Keep API Key secret
complete
M
Maxime Beugnet
I am using an external API Key which I stored in my Stitch Values and I also use a public Github repository to save my project.
Just like my Google Auth Token and Twilio Token are secrets, I would like to keep this API Key secret from the stich-cli import/export feature.
At the moment, the only workaround available is to override the "values/my_value.json" file with a dummy API Key every time I do a stitch-cli export so I can hide the real API Key value and avoid sharing it publicly.
Drew DiPalma
marked this post as
complete
Hi Folks – With our latest release we now have the concept of 'Secrets' within Stitch. These will allow you to work alongside values with sensitive details such as API Keys.

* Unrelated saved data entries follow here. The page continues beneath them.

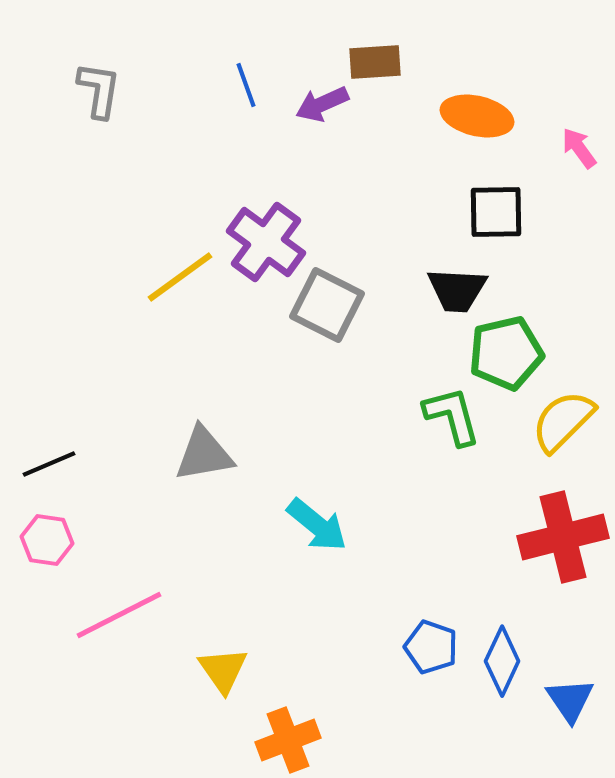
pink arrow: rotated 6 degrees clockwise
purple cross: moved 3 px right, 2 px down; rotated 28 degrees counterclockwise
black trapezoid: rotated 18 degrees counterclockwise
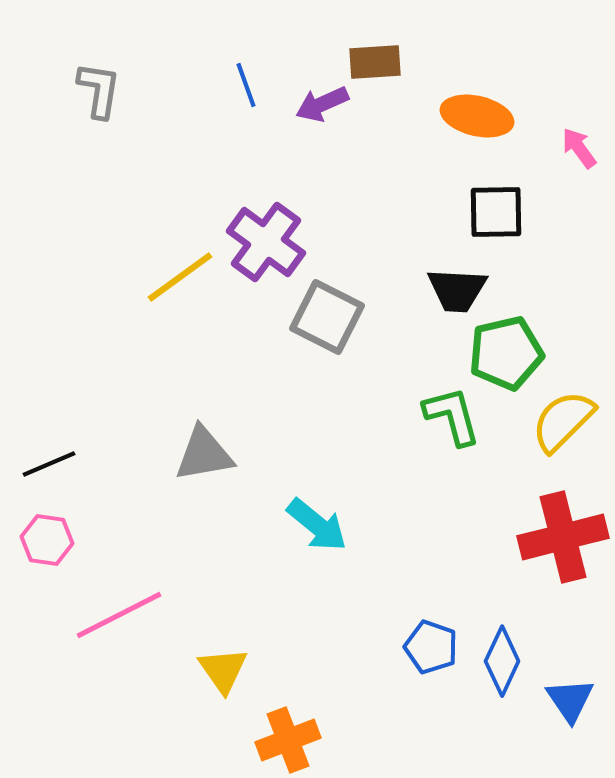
gray square: moved 12 px down
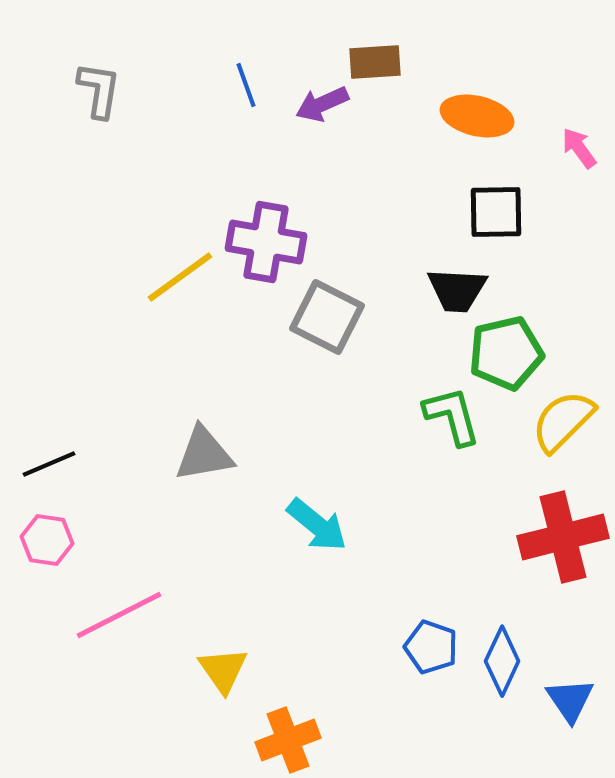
purple cross: rotated 26 degrees counterclockwise
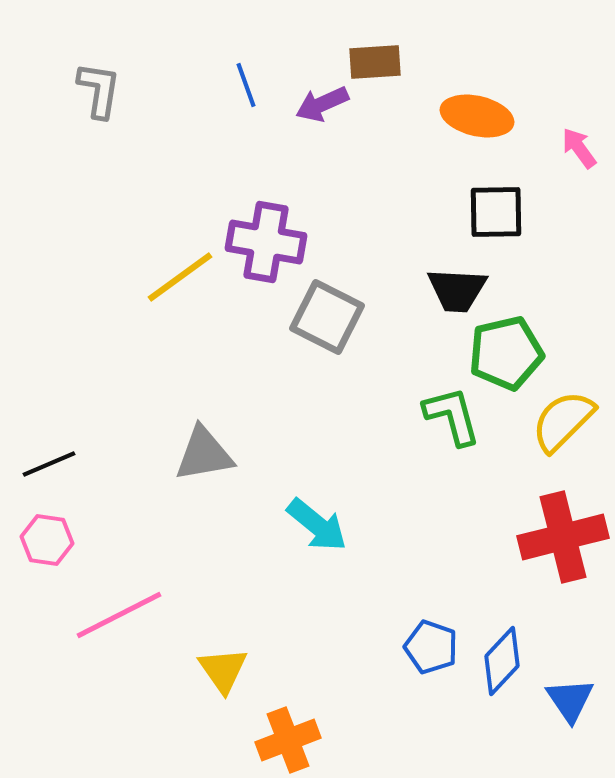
blue diamond: rotated 18 degrees clockwise
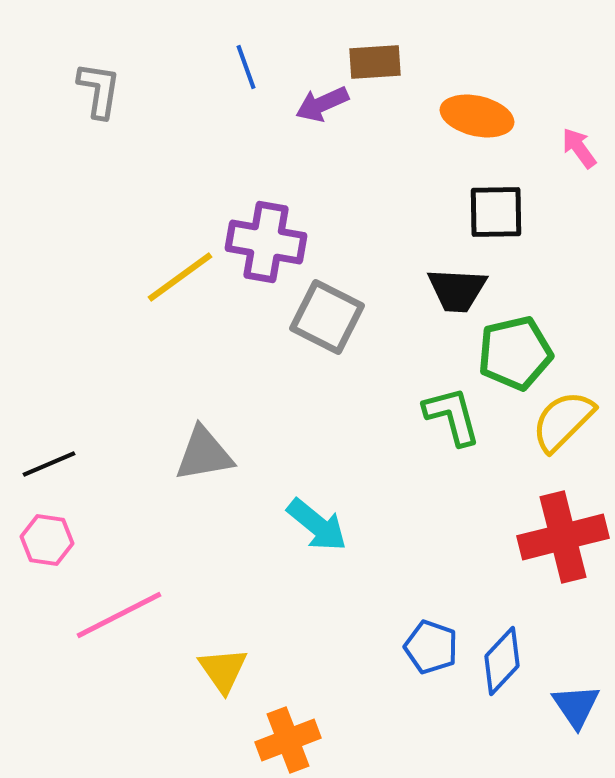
blue line: moved 18 px up
green pentagon: moved 9 px right
blue triangle: moved 6 px right, 6 px down
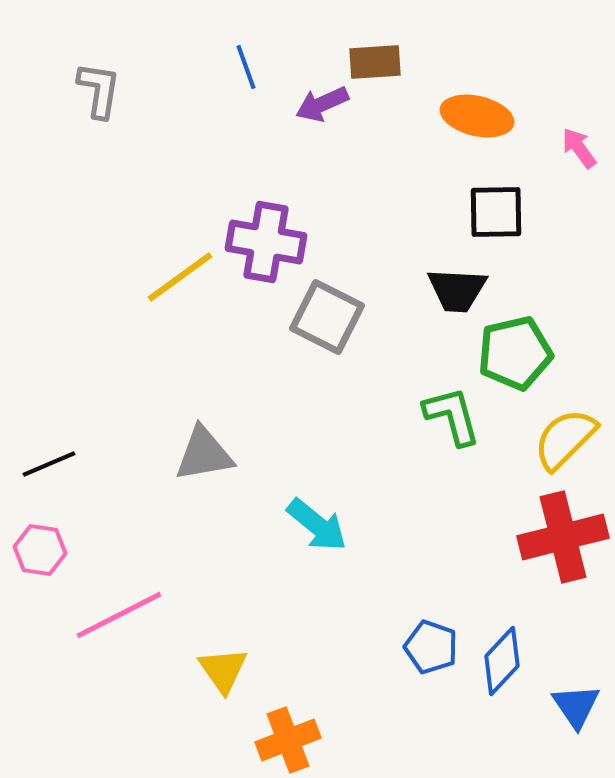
yellow semicircle: moved 2 px right, 18 px down
pink hexagon: moved 7 px left, 10 px down
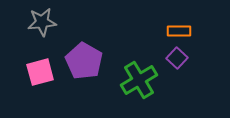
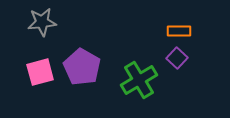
purple pentagon: moved 2 px left, 6 px down
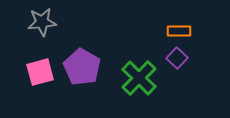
green cross: moved 2 px up; rotated 15 degrees counterclockwise
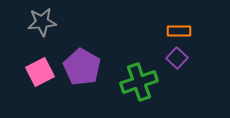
pink square: rotated 12 degrees counterclockwise
green cross: moved 4 px down; rotated 27 degrees clockwise
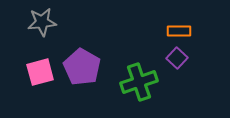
pink square: rotated 12 degrees clockwise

Documentation: https://docs.mongodb.com/stitch/values/
Bertrand THOMAS
I think it's ok now, we can store the secret value in "Secret" and reference it in the Value. Just did it and it's as I was expected!
Drew DiPalma
Merged in a post:
Access restrictions on Stitch Values
S
Sander van Loo
I have a use case to store sensitive information in a Stitch Value (e.g. an authorization token) required to communicate with an external service. I'd like to ensure that regular application users cannot access those Values.
Drew DiPalma
Hi Sander – While we don't allow Stitch Values to be accessed via SDK, we are also working on an additional improvement to help hide sensitive values like API keys.
M
Maxime Beugnet
Awesome, thanks Drew!
Drew DiPalma
marked this post as
in progress
We have started broader work on improving code deployment that will also cover this functionality.
Drew DiPalma
marked this post as
planned
Hi Maxime – We are in the planning stages of an improvement that will address this.